- What you will do -
All the entries need to be quoted exactly, apart from the pictures, which you should drop.

- Dataset rows -
----------------
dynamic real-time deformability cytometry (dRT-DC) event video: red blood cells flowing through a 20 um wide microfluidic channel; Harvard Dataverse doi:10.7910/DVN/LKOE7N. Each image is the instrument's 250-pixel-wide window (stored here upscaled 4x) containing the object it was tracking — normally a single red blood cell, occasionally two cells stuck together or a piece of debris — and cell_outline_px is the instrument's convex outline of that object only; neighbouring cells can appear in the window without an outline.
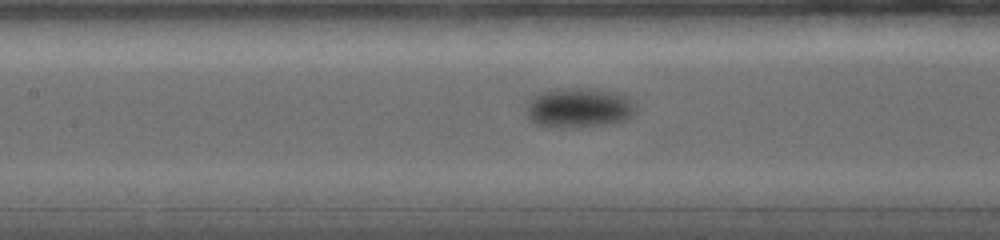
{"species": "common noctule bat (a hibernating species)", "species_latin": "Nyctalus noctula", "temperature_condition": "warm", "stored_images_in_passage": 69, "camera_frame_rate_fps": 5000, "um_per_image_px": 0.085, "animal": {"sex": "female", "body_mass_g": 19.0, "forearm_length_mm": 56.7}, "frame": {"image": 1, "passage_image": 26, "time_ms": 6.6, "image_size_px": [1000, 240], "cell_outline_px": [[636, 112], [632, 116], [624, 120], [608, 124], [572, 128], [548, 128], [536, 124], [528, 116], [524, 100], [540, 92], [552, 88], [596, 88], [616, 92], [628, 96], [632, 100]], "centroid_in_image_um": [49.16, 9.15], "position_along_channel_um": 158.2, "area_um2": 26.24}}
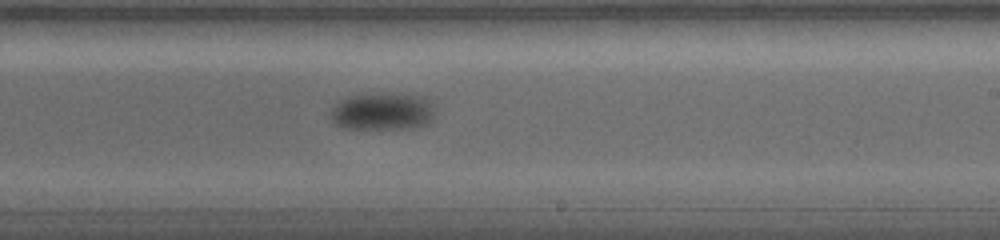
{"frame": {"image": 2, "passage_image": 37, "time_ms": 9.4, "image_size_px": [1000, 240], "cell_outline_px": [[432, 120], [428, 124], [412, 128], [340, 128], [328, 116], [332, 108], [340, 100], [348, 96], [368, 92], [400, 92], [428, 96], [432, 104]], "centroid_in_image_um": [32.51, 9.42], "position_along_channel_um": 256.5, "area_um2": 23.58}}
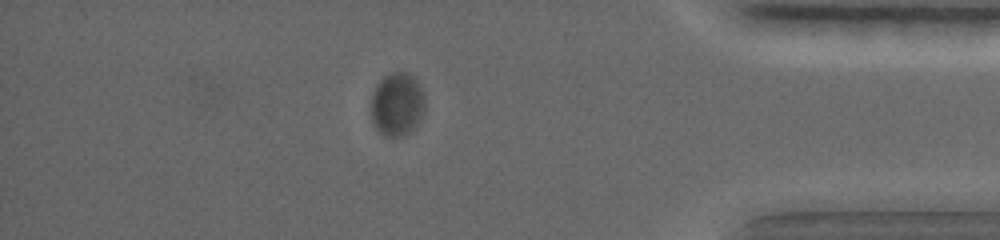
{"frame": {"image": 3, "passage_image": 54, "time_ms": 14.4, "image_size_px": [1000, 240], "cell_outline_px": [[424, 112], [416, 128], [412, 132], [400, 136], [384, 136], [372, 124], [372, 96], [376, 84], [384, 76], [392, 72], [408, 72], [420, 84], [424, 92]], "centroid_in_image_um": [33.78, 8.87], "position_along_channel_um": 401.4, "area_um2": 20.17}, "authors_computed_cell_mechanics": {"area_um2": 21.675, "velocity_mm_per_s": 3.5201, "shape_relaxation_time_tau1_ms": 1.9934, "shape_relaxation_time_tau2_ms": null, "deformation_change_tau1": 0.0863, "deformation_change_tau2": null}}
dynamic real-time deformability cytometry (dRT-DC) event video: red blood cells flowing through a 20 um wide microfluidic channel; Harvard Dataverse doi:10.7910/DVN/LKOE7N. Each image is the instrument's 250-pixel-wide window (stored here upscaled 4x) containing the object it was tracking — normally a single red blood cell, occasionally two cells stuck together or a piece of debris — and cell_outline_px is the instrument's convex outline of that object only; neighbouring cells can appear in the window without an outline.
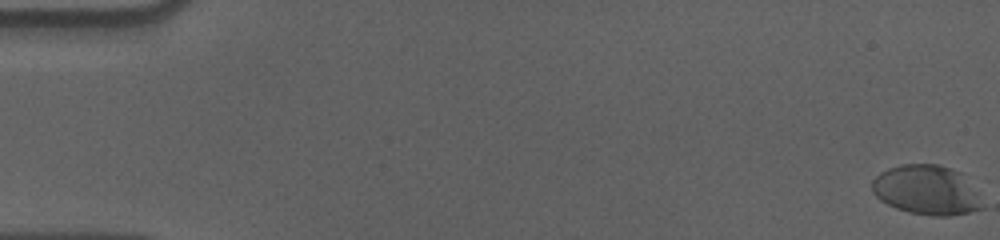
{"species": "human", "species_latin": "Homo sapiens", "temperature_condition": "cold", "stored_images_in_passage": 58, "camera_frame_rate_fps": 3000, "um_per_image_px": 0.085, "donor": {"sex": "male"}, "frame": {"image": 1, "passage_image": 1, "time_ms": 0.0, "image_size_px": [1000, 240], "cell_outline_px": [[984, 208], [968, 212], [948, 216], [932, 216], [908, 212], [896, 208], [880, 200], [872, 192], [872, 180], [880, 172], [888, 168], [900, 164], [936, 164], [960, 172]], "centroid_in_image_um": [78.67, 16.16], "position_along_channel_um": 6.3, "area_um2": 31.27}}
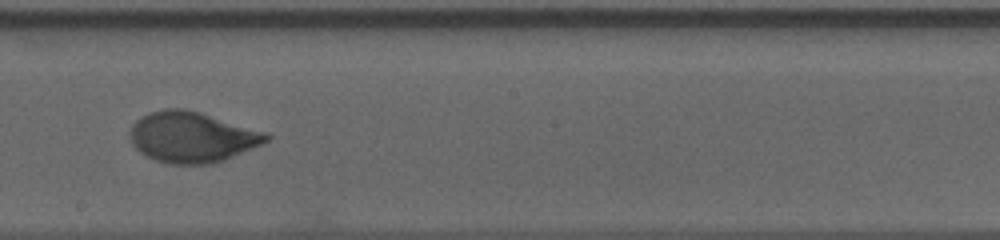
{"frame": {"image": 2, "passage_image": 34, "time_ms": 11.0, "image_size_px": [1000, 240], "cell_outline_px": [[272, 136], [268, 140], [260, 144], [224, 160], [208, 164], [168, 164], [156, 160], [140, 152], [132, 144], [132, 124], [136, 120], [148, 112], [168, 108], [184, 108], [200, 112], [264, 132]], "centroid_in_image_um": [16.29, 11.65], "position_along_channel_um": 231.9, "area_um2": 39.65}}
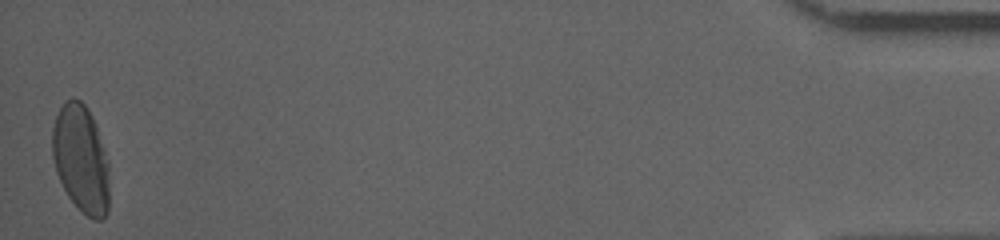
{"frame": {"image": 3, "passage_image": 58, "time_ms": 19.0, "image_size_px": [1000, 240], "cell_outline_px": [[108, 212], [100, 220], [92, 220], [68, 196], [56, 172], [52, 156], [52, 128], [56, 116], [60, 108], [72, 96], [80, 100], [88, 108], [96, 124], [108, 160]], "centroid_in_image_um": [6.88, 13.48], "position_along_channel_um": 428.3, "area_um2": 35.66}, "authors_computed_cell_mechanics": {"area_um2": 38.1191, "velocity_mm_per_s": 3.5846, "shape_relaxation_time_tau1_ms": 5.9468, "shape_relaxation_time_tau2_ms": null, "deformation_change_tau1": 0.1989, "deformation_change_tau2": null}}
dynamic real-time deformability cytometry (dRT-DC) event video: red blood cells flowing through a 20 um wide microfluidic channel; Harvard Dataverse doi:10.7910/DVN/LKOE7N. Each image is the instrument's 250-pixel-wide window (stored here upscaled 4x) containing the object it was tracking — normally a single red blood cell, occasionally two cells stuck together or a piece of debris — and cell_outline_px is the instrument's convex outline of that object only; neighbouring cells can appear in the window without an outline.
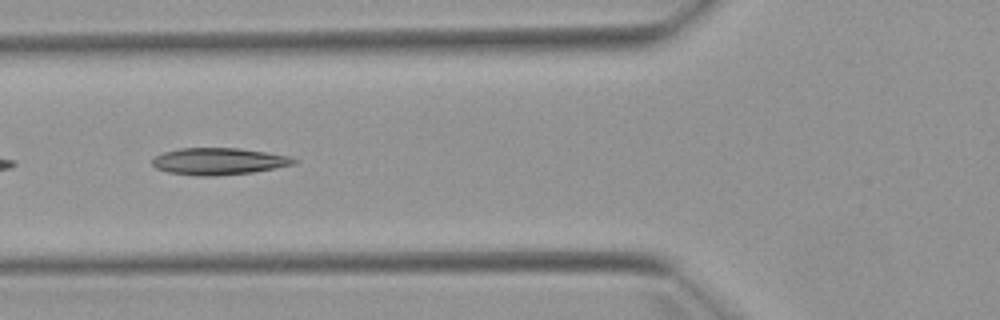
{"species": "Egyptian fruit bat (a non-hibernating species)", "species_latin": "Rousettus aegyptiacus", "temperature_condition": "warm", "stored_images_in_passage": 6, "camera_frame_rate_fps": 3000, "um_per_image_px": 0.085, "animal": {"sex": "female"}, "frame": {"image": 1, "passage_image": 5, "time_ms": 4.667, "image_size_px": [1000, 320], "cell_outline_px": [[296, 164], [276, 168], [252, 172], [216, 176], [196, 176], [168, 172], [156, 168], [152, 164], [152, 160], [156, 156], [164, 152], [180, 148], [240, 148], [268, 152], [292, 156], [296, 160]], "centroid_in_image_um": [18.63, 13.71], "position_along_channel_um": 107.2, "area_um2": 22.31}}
----------------
- Reply to the task -
dynamic real-time deformability cytometry (dRT-DC) event video: red blood cells flowing through a 20 um wide microfluidic channel; Harvard Dataverse doi:10.7910/DVN/LKOE7N. Each image is the instrument's 250-pixel-wide window (stored here upscaled 4x) containing the object it was tracking — normally a single red blood cell, occasionally two cells stuck together or a piece of debris — and cell_outline_px is the instrument's convex outline of that object only; neighbouring cells can appear in the window without an outline.
{"species": "common noctule bat (a hibernating species)", "species_latin": "Nyctalus noctula", "temperature_condition": "warm", "stored_images_in_passage": 69, "camera_frame_rate_fps": 5000, "um_per_image_px": 0.085, "animal": {"sex": "female", "body_mass_g": 19.0, "forearm_length_mm": 56.7}, "frame": {"image": 1, "passage_image": 26, "time_ms": 6.6, "image_size_px": [1000, 240], "cell_outline_px": [[636, 112], [632, 116], [624, 120], [608, 124], [572, 128], [548, 128], [536, 124], [528, 116], [524, 100], [540, 92], [552, 88], [596, 88], [616, 92], [628, 96], [632, 100]], "centroid_in_image_um": [49.16, 9.15], "position_along_channel_um": 158.2, "area_um2": 26.24}}
{"frame": {"image": 2, "passage_image": 37, "time_ms": 9.4, "image_size_px": [1000, 240], "cell_outline_px": [[432, 120], [428, 124], [412, 128], [340, 128], [328, 116], [332, 108], [340, 100], [348, 96], [368, 92], [400, 92], [428, 96], [432, 104]], "centroid_in_image_um": [32.51, 9.42], "position_along_channel_um": 256.5, "area_um2": 23.58}}
{"frame": {"image": 3, "passage_image": 54, "time_ms": 14.4, "image_size_px": [1000, 240], "cell_outline_px": [[424, 112], [416, 128], [412, 132], [400, 136], [384, 136], [372, 124], [372, 96], [376, 84], [384, 76], [392, 72], [408, 72], [420, 84], [424, 92]], "centroid_in_image_um": [33.78, 8.87], "position_along_channel_um": 401.4, "area_um2": 20.17}, "authors_computed_cell_mechanics": {"area_um2": 21.675, "velocity_mm_per_s": 3.5201, "shape_relaxation_time_tau1_ms": 1.9934, "shape_relaxation_time_tau2_ms": null, "deformation_change_tau1": 0.0863, "deformation_change_tau2": null}}
dynamic real-time deformability cytometry (dRT-DC) event video: red blood cells flowing through a 20 um wide microfluidic channel; Harvard Dataverse doi:10.7910/DVN/LKOE7N. Each image is the instrument's 250-pixel-wide window (stored here upscaled 4x) containing the object it was tracking — normally a single red blood cell, occasionally two cells stuck together or a piece of debris — and cell_outline_px is the instrument's convex outline of that object only; neighbouring cells can appear in the window without an outline.
{"species": "human", "species_latin": "Homo sapiens", "temperature_condition": "cold", "stored_images_in_passage": 58, "camera_frame_rate_fps": 3000, "um_per_image_px": 0.085, "donor": {"sex": "male"}, "frame": {"image": 1, "passage_image": 1, "time_ms": 0.0, "image_size_px": [1000, 240], "cell_outline_px": [[984, 208], [968, 212], [948, 216], [932, 216], [908, 212], [896, 208], [880, 200], [872, 192], [872, 180], [880, 172], [888, 168], [900, 164], [936, 164], [960, 172]], "centroid_in_image_um": [78.67, 16.16], "position_along_channel_um": 6.3, "area_um2": 31.27}}
{"frame": {"image": 2, "passage_image": 34, "time_ms": 11.0, "image_size_px": [1000, 240], "cell_outline_px": [[272, 136], [268, 140], [260, 144], [224, 160], [208, 164], [168, 164], [156, 160], [140, 152], [132, 144], [132, 124], [136, 120], [148, 112], [168, 108], [184, 108], [200, 112], [264, 132]], "centroid_in_image_um": [16.29, 11.65], "position_along_channel_um": 231.9, "area_um2": 39.65}}
{"frame": {"image": 3, "passage_image": 58, "time_ms": 19.0, "image_size_px": [1000, 240], "cell_outline_px": [[108, 212], [100, 220], [92, 220], [68, 196], [56, 172], [52, 156], [52, 128], [56, 116], [60, 108], [72, 96], [80, 100], [88, 108], [96, 124], [108, 160]], "centroid_in_image_um": [6.88, 13.48], "position_along_channel_um": 428.3, "area_um2": 35.66}, "authors_computed_cell_mechanics": {"area_um2": 38.1191, "velocity_mm_per_s": 3.5846, "shape_relaxation_time_tau1_ms": 5.9468, "shape_relaxation_time_tau2_ms": null, "deformation_change_tau1": 0.1989, "deformation_change_tau2": null}}
dynamic real-time deformability cytometry (dRT-DC) event video: red blood cells flowing through a 20 um wide microfluidic channel; Harvard Dataverse doi:10.7910/DVN/LKOE7N. Each image is the instrument's 250-pixel-wide window (stored here upscaled 4x) containing the object it was tracking — normally a single red blood cell, occasionally two cells stuck together or a piece of debris — and cell_outline_px is the instrument's convex outline of that object only; neighbouring cells can appear in the window without an outline.
{"species": "Egyptian fruit bat (a non-hibernating species)", "species_latin": "Rousettus aegyptiacus", "temperature_condition": "warm", "stored_images_in_passage": 6, "camera_frame_rate_fps": 3000, "um_per_image_px": 0.085, "animal": {"sex": "female"}, "frame": {"image": 1, "passage_image": 5, "time_ms": 4.667, "image_size_px": [1000, 320], "cell_outline_px": [[296, 164], [276, 168], [252, 172], [216, 176], [196, 176], [168, 172], [156, 168], [152, 164], [152, 160], [156, 156], [164, 152], [180, 148], [240, 148], [268, 152], [292, 156], [296, 160]], "centroid_in_image_um": [18.63, 13.71], "position_along_channel_um": 107.2, "area_um2": 22.31}}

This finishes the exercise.